„Eine Frage öffnet einen Raum.“

Interview

Frau Pogatschnigg, Sie haben unter anderem ein Buch über Art of Hosting geschrieben. Was ist das Besondere an diesem Ansatz?

Ilse M. Pogatschnigg: Wir alle wissen eigentlich, auf welche Dinge wir in der Rolle als gute Gastgeberin oder Gastgeber achten sollten, etwa bei einer schönen Einladung oder einer gelungenen Party. Genau diese Elemente lassen sich auch in den beruflichen Kontext und auf Gespräche übertragen, fehlen dort aber oft. In unserem Kopf haben wir eine Trennung zwischen Privat- und Berufsleben geschaffen. Wir denken, dass wir uns am Arbeitsplatz ganz anders benehmen müssen. Das fängt oft schon bei sehr praktischen Dingen an.

Welche zum Beispiel?

Es sind schon diese scheinbar simplen Fragen wie: Haben alle Personen im Meetingraum einen Platz? Ist der Raum gelüftet? Im Grunde geht es darum, dass sich die Menschen in einer Gesprächssituation wohlfühlen. Dass wir sie zu einem Gespräch einladen und Fragen stellen. Nichts ist mühsamer, wie auch auf einer Party, als dass eine Person ununterbrochen von sich erzählt, uns aber nie eine Frage stellt. Das Gespräch ist dann oft schnell zu Ende. Anders ist es, wenn wir Teil eines Gesprächs sind. Das kann uns inspirieren, neue Ideen geben. Dort können wir auch im Beruflichen andocken.

___

Arbeitsauftrag 1 |
Beantworte zum Interview:
(a) Worüber hat Frau Pogatschnigg laut der ersten Frage unter anderem ein Buch geschrieben?
(b) Welche zwei scheinbar simplen Fragen nennt sie als Beispiel?
(c) Was ist laut Interview, wie auch auf einer Party, am mühsamsten?

(Eine Reihe von Datensätzen)
___

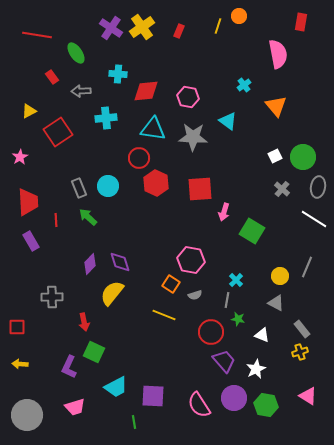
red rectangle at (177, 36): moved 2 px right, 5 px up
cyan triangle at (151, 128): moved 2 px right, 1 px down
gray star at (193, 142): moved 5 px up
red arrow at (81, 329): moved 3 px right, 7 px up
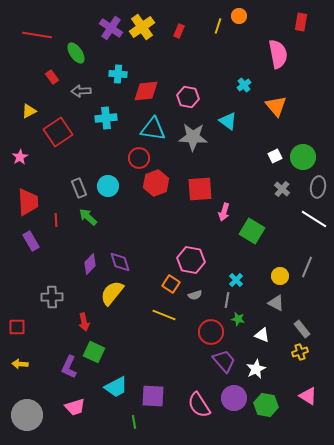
red hexagon at (156, 183): rotated 15 degrees clockwise
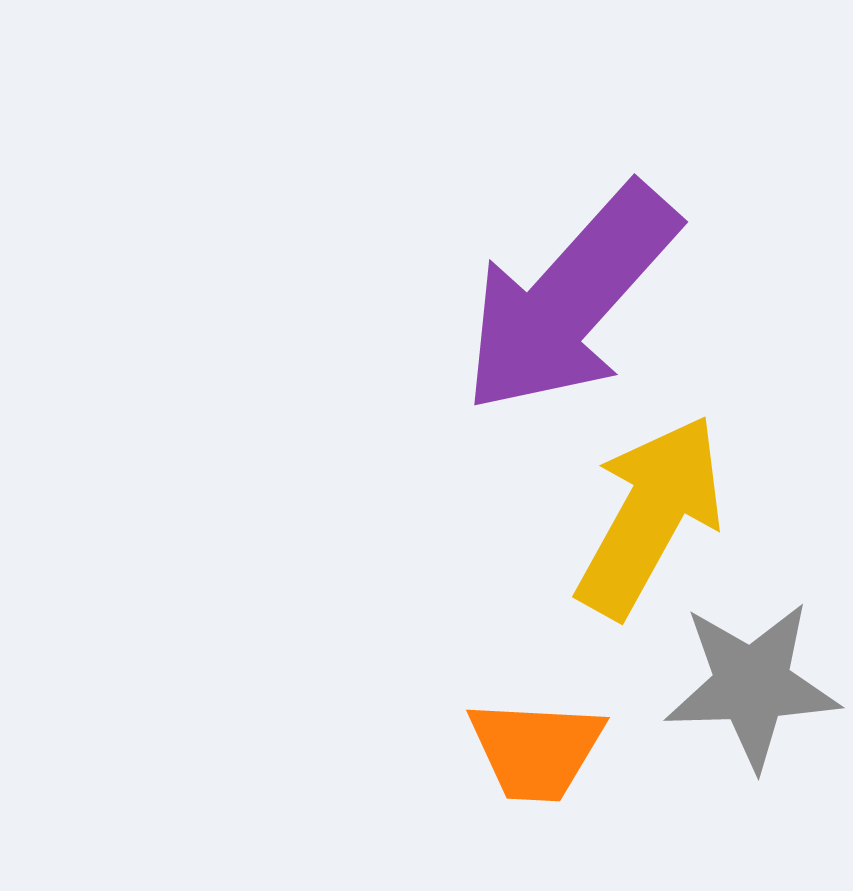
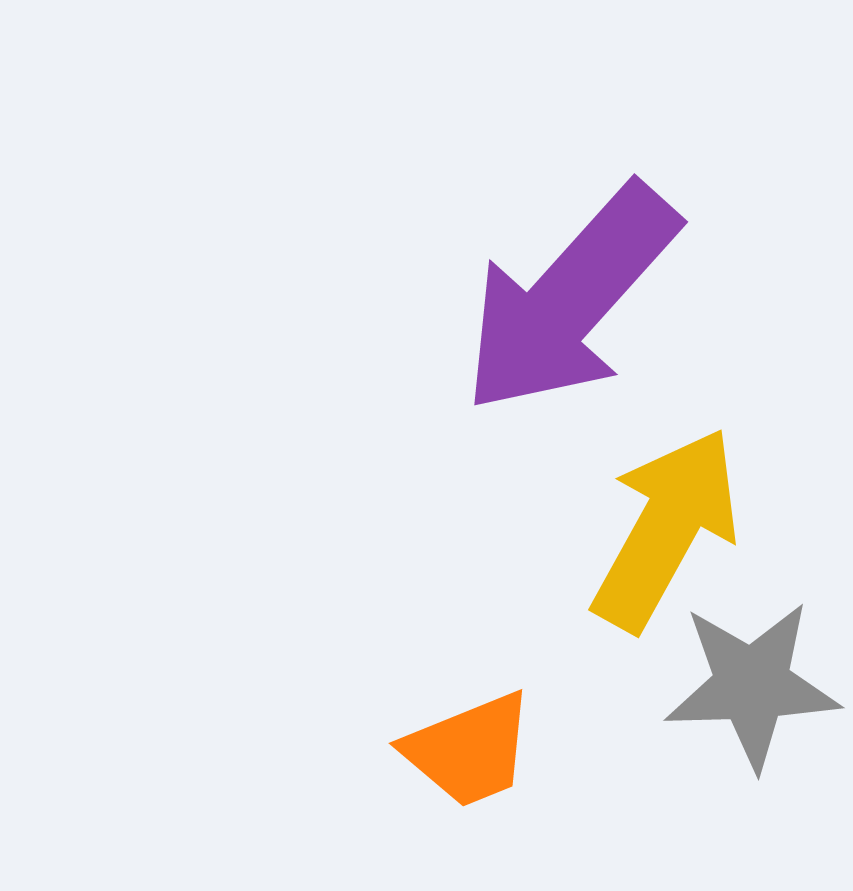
yellow arrow: moved 16 px right, 13 px down
orange trapezoid: moved 67 px left; rotated 25 degrees counterclockwise
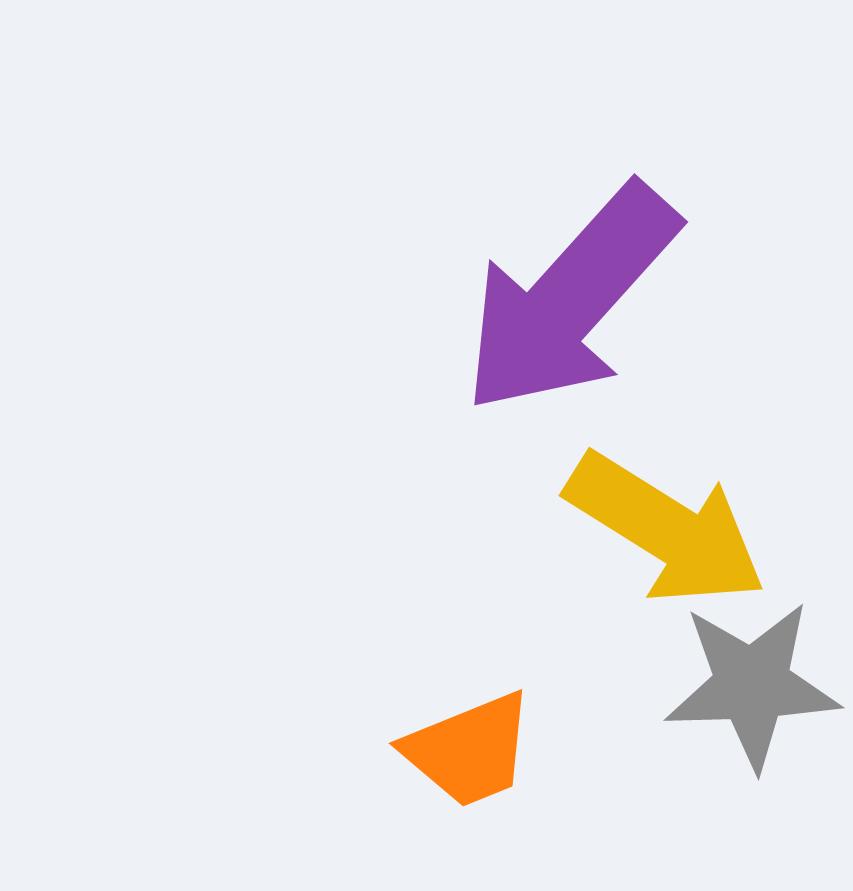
yellow arrow: rotated 93 degrees clockwise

___

Arbeitsauftrag 2 |
Aktualisiere die gesamte Auflistung oben, indem du überall „yellow arrow“ durch „green arrow“ ersetzt und sonst nichts änderst. Lass die Bilder in der Antwort weg.

Antwort 1 |
(a) Über Art of Hosting.
(b) „Haben alle Personen im Meetingraum einen Platz?“ und „Ist der Raum gelüftet?“
(c) Wenn eine Person ununterbrochen von sich erzählt, uns aber nie eine Frage stellt.

Antwort 2 |
red rectangle at (177, 36): moved 2 px right, 5 px up
cyan triangle at (151, 128): moved 2 px right, 1 px down
gray star at (193, 142): moved 5 px up
red arrow at (81, 329): moved 3 px right, 7 px up
red hexagon at (156, 183): rotated 15 degrees clockwise
green arrow: moved 16 px right, 13 px down
orange trapezoid: moved 67 px left; rotated 25 degrees counterclockwise
green arrow: rotated 93 degrees clockwise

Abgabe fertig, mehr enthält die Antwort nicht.